* _REQUIRED WORK_:
a - From the passage on cleaning fountain pens, reproduce the text starting at "If the cap does" and ending at "pens behave differently.".
b - According to the passage on cleaning fountain pens, in which pen is N Liberty's Elysium used?
c - List every brand or product name of a pen or ink that appears in the passage on cleaning fountain pens.

* _PASSAGE TO READ_:

**********

I have flushed till the water comes out clean, but when left overnight in a glass of water, in the morning there is a cloud of ink in the glass. Which obviously means all the ink was NOT cleaned out.

So soaking is an important part of cleaning.

 

Flushing does NOT does guarantee that the ink channel is cleaned. It all depends on how the feed is designed. Some feeds will flush via the ink channel, others will flush through the ink fill port and bypass the ink channel to the nib.

 

If the cap does not seal well, it could let the feed/nib dry out.

 

Try a different ink. I have 3 pens with 3 different Noodlers inks, and all 3 pens behave differently.

N Liberty's Elysium in my Parker 45 will dry and clog if not used daily. Even so it will gradually clog the feed and nib slit.

**********

* _GIVEN INFORMATION_:
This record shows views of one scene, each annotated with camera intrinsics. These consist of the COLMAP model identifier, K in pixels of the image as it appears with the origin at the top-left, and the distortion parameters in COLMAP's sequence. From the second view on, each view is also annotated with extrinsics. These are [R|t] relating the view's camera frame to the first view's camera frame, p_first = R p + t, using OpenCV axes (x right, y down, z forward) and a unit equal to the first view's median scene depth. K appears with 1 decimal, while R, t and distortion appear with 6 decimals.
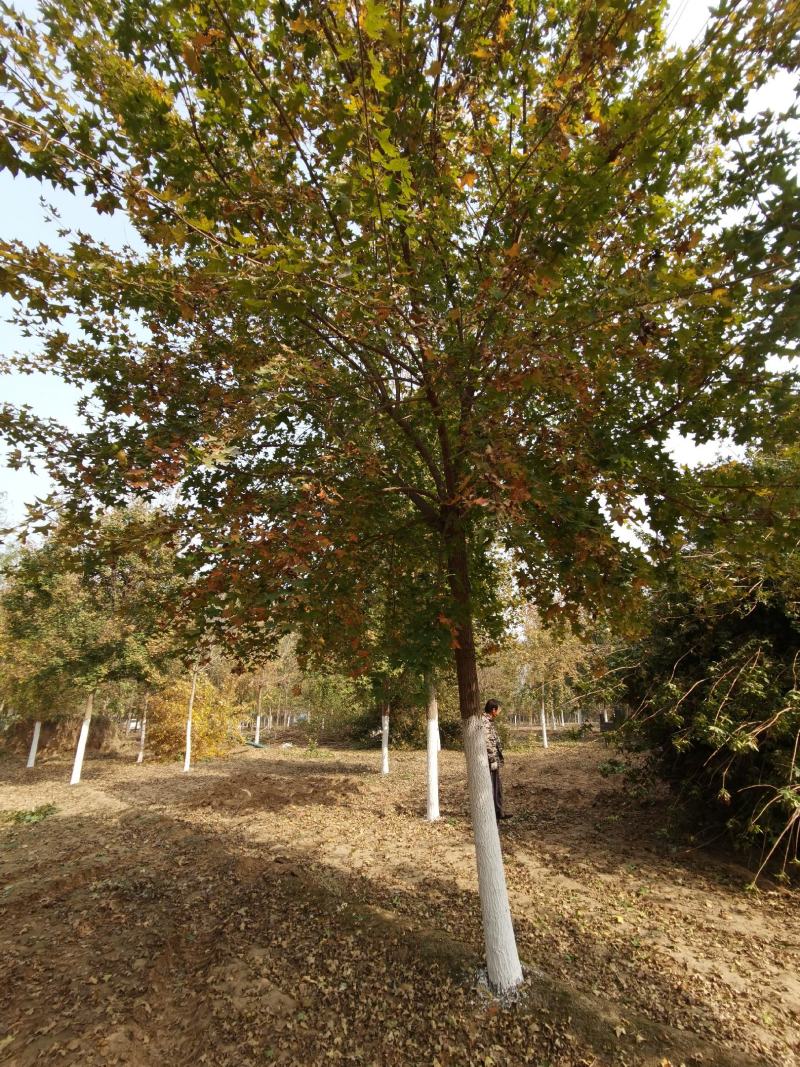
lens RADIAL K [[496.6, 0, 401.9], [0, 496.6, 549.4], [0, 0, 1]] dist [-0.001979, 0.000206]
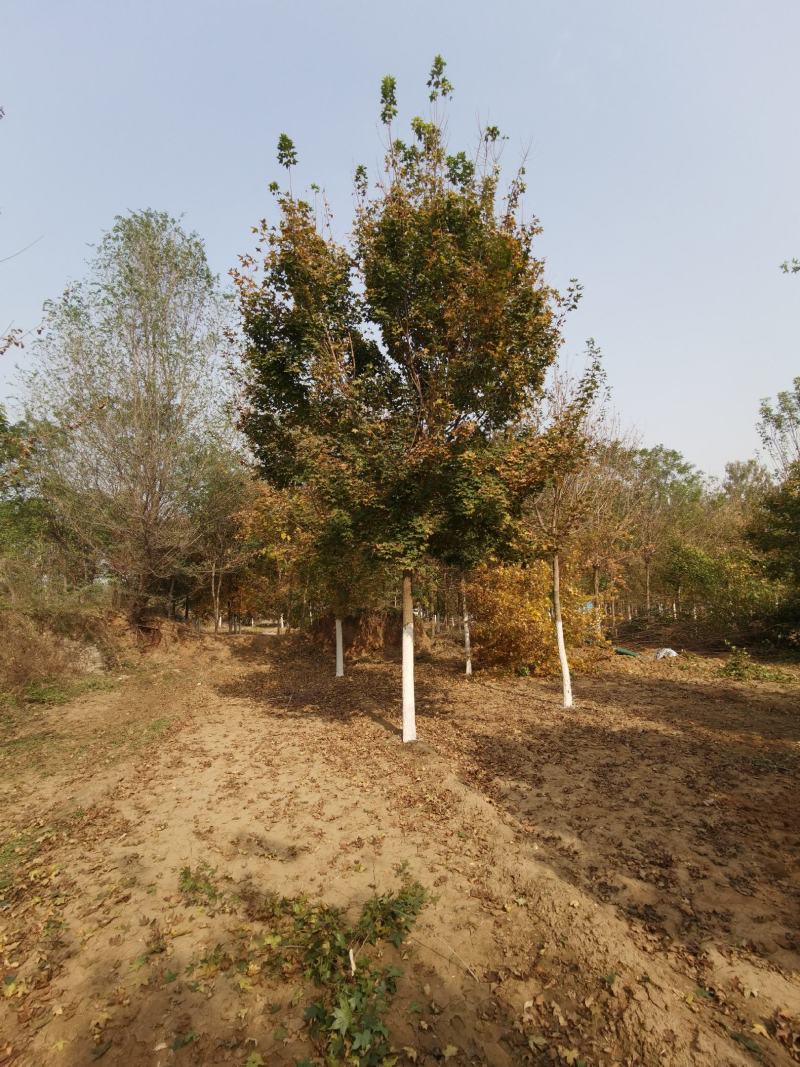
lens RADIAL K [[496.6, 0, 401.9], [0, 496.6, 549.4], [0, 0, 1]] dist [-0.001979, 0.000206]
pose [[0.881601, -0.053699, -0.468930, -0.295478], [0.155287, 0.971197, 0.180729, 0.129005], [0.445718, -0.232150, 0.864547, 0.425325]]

**********

* _TASK RESPONSES_:
a -
If the cap does not seal well, it could let the feed/nib dry out.

 

Try a different ink. I have 3 pens with 3 different Noodlers inks, and all 3 pens behave differently.

b - A Parker 45.

c -
Noodlers
N Liberty's Elysium
Parker 45